Proteomics:Data Format Meeting on 2010-02-19
Date: 19 February 2010 Location: University of Groningen, Analytical Biochemistry, Antonious Deusinglaan 1, Groningen.
What is the definition of peak list? For Richard it should contain the extracted ion chromatogram of the peaks. Richard peak list contain the raw data about the peak (extracted ion chromatograms). He use centroided data and would like to add profile data. He has index table to have quick access to peak extracted ion chromatograms.
Richard was suggesting to use Corra as starting point as it is open source program and it has all nearly component what the platform need. In Corra there is two open source quantitative data processing software integrate such as Specarray and Supernhirn with subsequent Bioconductor based statistical analysis modules implemented in R. Corra provides user friendly web page and execution of integrated modules on local cluster. We agreed to use APML for peak list and aligned peak matrix format and convert the format of all other tools to it. We should develop further the APML format to extend to all properties that we need preferably in collaboration with the format authors. We should also convert the output format of all DAF integrated tools into APML. For that we need to delegate development task to module, which is able to write parsers and converters between the different output formats of the integrated tools and APML. This taskforce will be also responsible to investigate how it is possible to extend and further develop APML e.g. by adding extracted ion chromatograms of peaks as it used by Richard etc. George and Ishtiaq should also investigate the Corra project and source code to see if parts/modules can be used in DAF for e.g. workflow execution or job running/monitoring on local clusters.

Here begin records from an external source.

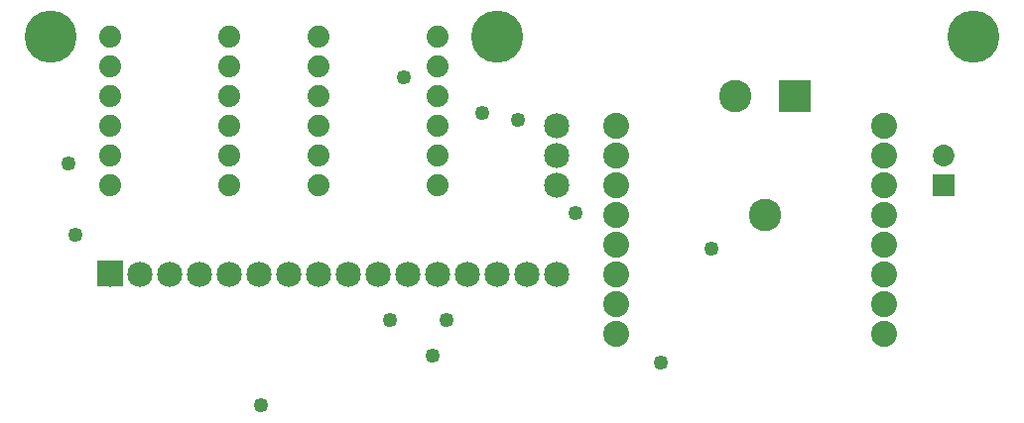
<source format=gbs>
G04 MADE WITH FRITZING*
G04 WWW.FRITZING.ORG*
G04 DOUBLE SIDED*
G04 HOLES PLATED*
G04 CONTOUR ON CENTER OF CONTOUR VECTOR*
%ASAXBY*%
%FSLAX23Y23*%
%MOIN*%
%OFA0B0*%
%SFA1.0B1.0*%
%ADD10C,0.087778*%
%ADD11C,0.085000*%
%ADD12C,0.074000*%
%ADD13C,0.072992*%
%ADD14C,0.109000*%
%ADD15C,0.175354*%
%ADD16C,0.049370*%
%ADD17R,0.085000X0.085000*%
%ADD18R,0.072992X0.072992*%
%ADD19R,0.109000X0.109000*%
%LNMASK0*%
G90*
G70*
G54D10*
X2044Y1133D03*
X2044Y1233D03*
X2044Y1333D03*
X2044Y1433D03*
X2044Y1533D03*
X2044Y1633D03*
X2044Y1733D03*
X2044Y1833D03*
X2944Y1833D03*
X2944Y1733D03*
X2944Y1633D03*
X2944Y1533D03*
X2944Y1433D03*
X2944Y1333D03*
X2944Y1233D03*
X2944Y1133D03*
X2044Y1133D03*
X2044Y1233D03*
X2044Y1333D03*
X2044Y1433D03*
X2044Y1533D03*
X2044Y1633D03*
X2044Y1733D03*
X2044Y1833D03*
X2944Y1833D03*
X2944Y1733D03*
X2944Y1633D03*
X2944Y1533D03*
X2944Y1433D03*
X2944Y1333D03*
X2944Y1233D03*
X2944Y1133D03*
G54D11*
X344Y1333D03*
X444Y1333D03*
X544Y1333D03*
X644Y1333D03*
X744Y1333D03*
X844Y1333D03*
X944Y1333D03*
X1044Y1333D03*
X1144Y1333D03*
X1244Y1333D03*
X1344Y1333D03*
X1444Y1333D03*
X1544Y1333D03*
X1644Y1333D03*
X1744Y1333D03*
X1844Y1333D03*
G54D12*
X344Y1733D03*
X344Y1833D03*
X344Y1933D03*
X344Y2033D03*
X344Y2133D03*
X744Y2133D03*
X744Y2033D03*
X744Y1933D03*
X744Y1833D03*
X744Y1733D03*
X744Y1633D03*
X344Y1633D03*
G54D13*
X3144Y1633D03*
X3144Y1732D03*
G54D14*
X2444Y1933D03*
X2644Y1933D03*
X2544Y1533D03*
G54D11*
X1844Y1833D03*
X1844Y1733D03*
X1844Y1633D03*
G54D12*
X1444Y2033D03*
X1444Y1933D03*
X1444Y1833D03*
X1444Y1733D03*
X1444Y1633D03*
X1044Y1633D03*
X1044Y1733D03*
X1044Y1833D03*
X1044Y1933D03*
X1044Y2033D03*
X1044Y2133D03*
X1444Y2133D03*
G54D15*
X144Y2133D03*
X1644Y2133D03*
X3244Y2133D03*
G54D16*
X1908Y1538D03*
X1332Y1994D03*
X2196Y1034D03*
X1716Y1850D03*
X852Y890D03*
X1476Y1178D03*
X1284Y1178D03*
X228Y1466D03*
X1428Y1058D03*
X204Y1706D03*
X1596Y1874D03*
X2364Y1418D03*
G54D17*
X344Y1334D03*
G54D18*
X3144Y1633D03*
G54D19*
X2644Y1933D03*
G04 End of Mask0*
M02*
</source>
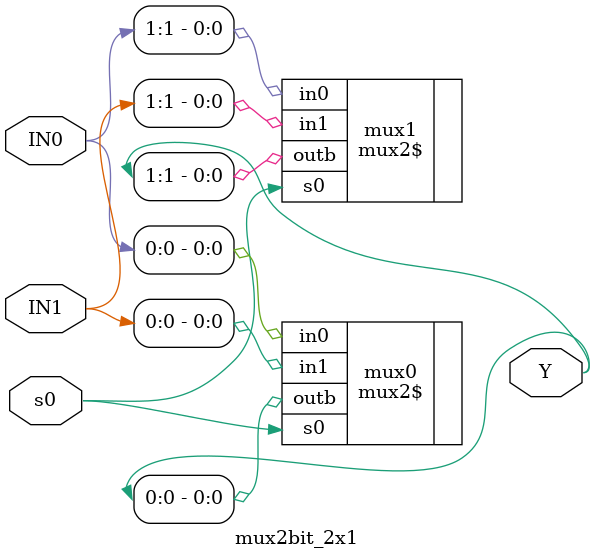
<source format=v>
module mux2bit_2x1(Y, IN0, IN1, s0);
input  [1:0]IN0;
input  [1:0]IN1;
input       s0;
output [1:0]Y;

mux2$ mux0(.outb(Y[0]), .in0(IN0[0]), .in1(IN1[0]), .s0(s0));
mux2$ mux1(.outb(Y[1]), .in0(IN0[1]), .in1(IN1[1]), .s0(s0));

endmodule


</source>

We have designed with concrete tools the first part of the generic proteomics workflow (see the chart at Figure 1). This workflow will only process MS/MS raw acquired with data dependent acquisition with goal to provide list of peptide/proteins quantity in different samples. This will be the first pipeline, which can be used later on to extend to a pipeline where MS/MS data are in separate files than single stage MS data used for quantification.
For that we have TAPP workflow with 4 modules. The open source OMSSA as identification program. We need to write a module, which integrate identification with the quantification information. The programmer of Twan has experience with that and has similar module integrating MSE experience. Task force to make module parsing the output of TAPP workflow to APML is required. Péter has to provide on the ftp server of tool description input and output files and parameters for the 4 modules of TAPP workflow without providing the tools (based on agreement with IBM). Twan will make a more detailed schema of the first and second workflow that we intend to implement.
Figure: Schematic representation of the modules of the first workflow providing annotated quantitative peak matrix in APML from MS/MS data acquired in data dependent mode.
- Twan: provide detailed scheme of the first quantitative quantitative workflow with dedicated program
- Péter: provide input, output and parameters using a test file for the 4 modules of TAPP pipeline
- Twan and Joos has experience in matching peptide and protein identifications to MS1 quantitative data. They will develop a module for matching OMSSA results with TAPP quantitative output
- 1. Brusniak, M. Y.; Bodenmiller, B.; Campbell, D.; Cooke, K.; Eddes, J.; Garbutt, A.; Lau, H.; Letarte, S.; Mueller, L. N.; Sharma, V.; Vitek, O.; Zhang, N.; Aebersold, R.; Watts, J. D. BMC Bioinformatics Corra: Computational framework and tools for LC-MS discovery and targeted mass spectrometry-based proteomics 1. 2008, 9, 542.